Not having high expectations of a film can often lead to an exaggerated appreciation when the film is found to be good, or even very good. I’d been put off A Single Man by the vibe that the fashion was beautiful to look at and so I suspected that first time director, and fashion designer, Tom Ford would not be offering a cinematic film. Of course, there was the buzz about Colin Firth’s performance but I’d never been a fan. Then I was ‘blown away’ by the film.
It does look sensationally good but rarely slips into prettifying the image for its own sake. Even the scene above, which I found too stylised, could be said to be a manifestation of the protagonist’s memories as it’s a flashback. It was clear very early on that Ford does have a feel for cinema that went beyond the beautifully composed shots; Eduard Grau is the cinematographer. The editing, too, is terrific, particularly when George (Firth) goes to see Charley (Moore) on learning of his lover’s death; take a bow editor Joan Sobel.
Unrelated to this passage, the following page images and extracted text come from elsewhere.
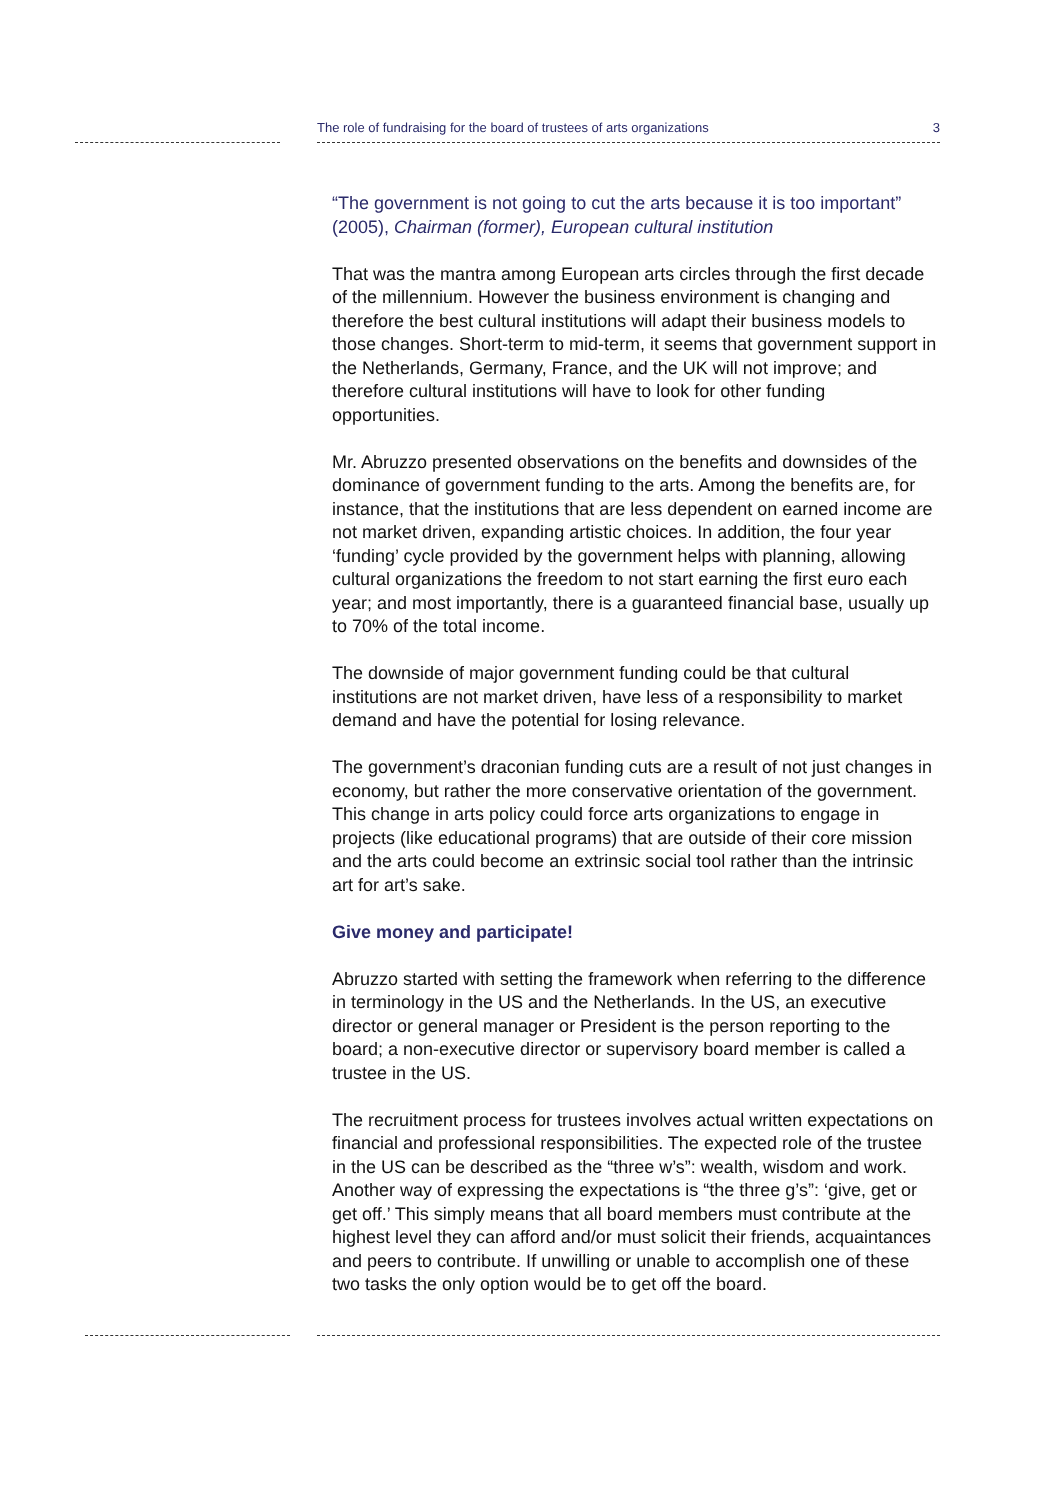The role of fundraising for the board of trustees of arts organizations 3
“The government is not going to cut the arts because it is too important” (2005), Chairman (former), European cultural institution
That was the mantra among European arts circles through the first decade of the millennium. However the business environment is changing and therefore the best cultural institutions will adapt their business models to those changes. Short-term to mid-term, it seems that government support in the Netherlands, Germany, France, and the UK will not improve; and therefore cultural institutions will have to look for other funding opportunities.
Mr. Abruzzo presented observations on the benefits and downsides of the dominance of government funding to the arts. Among the benefits are, for instance, that the institutions that are less dependent on earned income are not market driven, expanding artistic choices. In addition, the four year ‘funding’ cycle provided by the government helps with planning, allowing cultural organizations the freedom to not start earning the first euro each year; and most importantly, there is a guaranteed financial base, usually up to 70% of the total income.
The downside of major government funding could be that cultural institutions are not market driven, have less of a responsibility to market demand and have the potential for losing relevance.
The government’s draconian funding cuts are a result of not just changes in economy, but rather the more conservative orientation of the government. This change in arts policy could force arts organizations to engage in projects (like educational programs) that are outside of their core mission and the arts could become an extrinsic social tool rather than the intrinsic art for art’s sake.
Give money and participate!
Abruzzo started with setting the framework when referring to the difference in terminology in the US and the Netherlands. In the US, an executive director or general manager or President is the person reporting to the board; a non-executive director or supervisory board member is called a trustee in the US.
The recruitment process for trustees involves actual written expectations on financial and professional responsibilities. The expected role of the trustee in the US can be described as the “three w’s”: wealth, wisdom and work. Another way of expressing the expectations is “the three g’s”: ‘give, get or get off.’ This simply means that all board members must contribute at the highest level they can afford and/or must solicit their friends, acquaintances and peers to contribute. If unwilling or unable to accomplish one of these two tasks the only option would be to get off the board.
And the music score, particularly the writing for viola, is beautiful and entirely in tune with the melodrama.
Then there’s the performances. Julianne Moore develops her ‘brittle housewife’ persona, here she’s pickled in booze and is never less than brilliant. Nicholas Hoult (familiar from the first season of Skins – Channel 4) manages a very tricky role extremely well. Colin Firth: I was bowled over by his brilliance. He manages the grandstanding scenes and the quiet repression of the character equally brilliantly. For the first part of the film he looks like a corpse (fantastic lighting and/or make up).
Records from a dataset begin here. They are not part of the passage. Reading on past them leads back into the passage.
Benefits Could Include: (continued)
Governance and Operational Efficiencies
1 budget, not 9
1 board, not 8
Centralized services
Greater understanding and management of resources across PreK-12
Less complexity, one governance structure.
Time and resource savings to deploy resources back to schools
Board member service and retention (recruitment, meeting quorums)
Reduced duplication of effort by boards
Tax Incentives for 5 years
The era – it’s one day in 1962 – is captured with elan; and it’s not too heavy-handed with The Bay of Pigs references which was a defining aspect of the time. As the film’s focusing on one man’s crisis it’s right that he should dominate – Firth is in every scene. I don’t normally warm to ‘gay-themed’ films (I don’t believe I’m homophobic, it’s simply that I’m not relating to the characters as I normally might) however this was different as George’s sexuality – while crucial to the plot given the homophobic times in which it is set – doesn’t define his character. He is a human being wracked by grief and engulfed by the ennui of a mid-life crisis; something everyone can suffer. I even found the shots of naked men swimming beautiful; their bodies fragmented in the way women’s usually are.
The film’s stuck with me the day after I’ve seen it so I suspect it will be one of my films of the year and I’m looking forward to teaching it.
I felt about this film exactly as I did about The Hours, everything was so neat and tidy I found it oppressive. I am with Robert Herrick, ‘a sweet disorder’.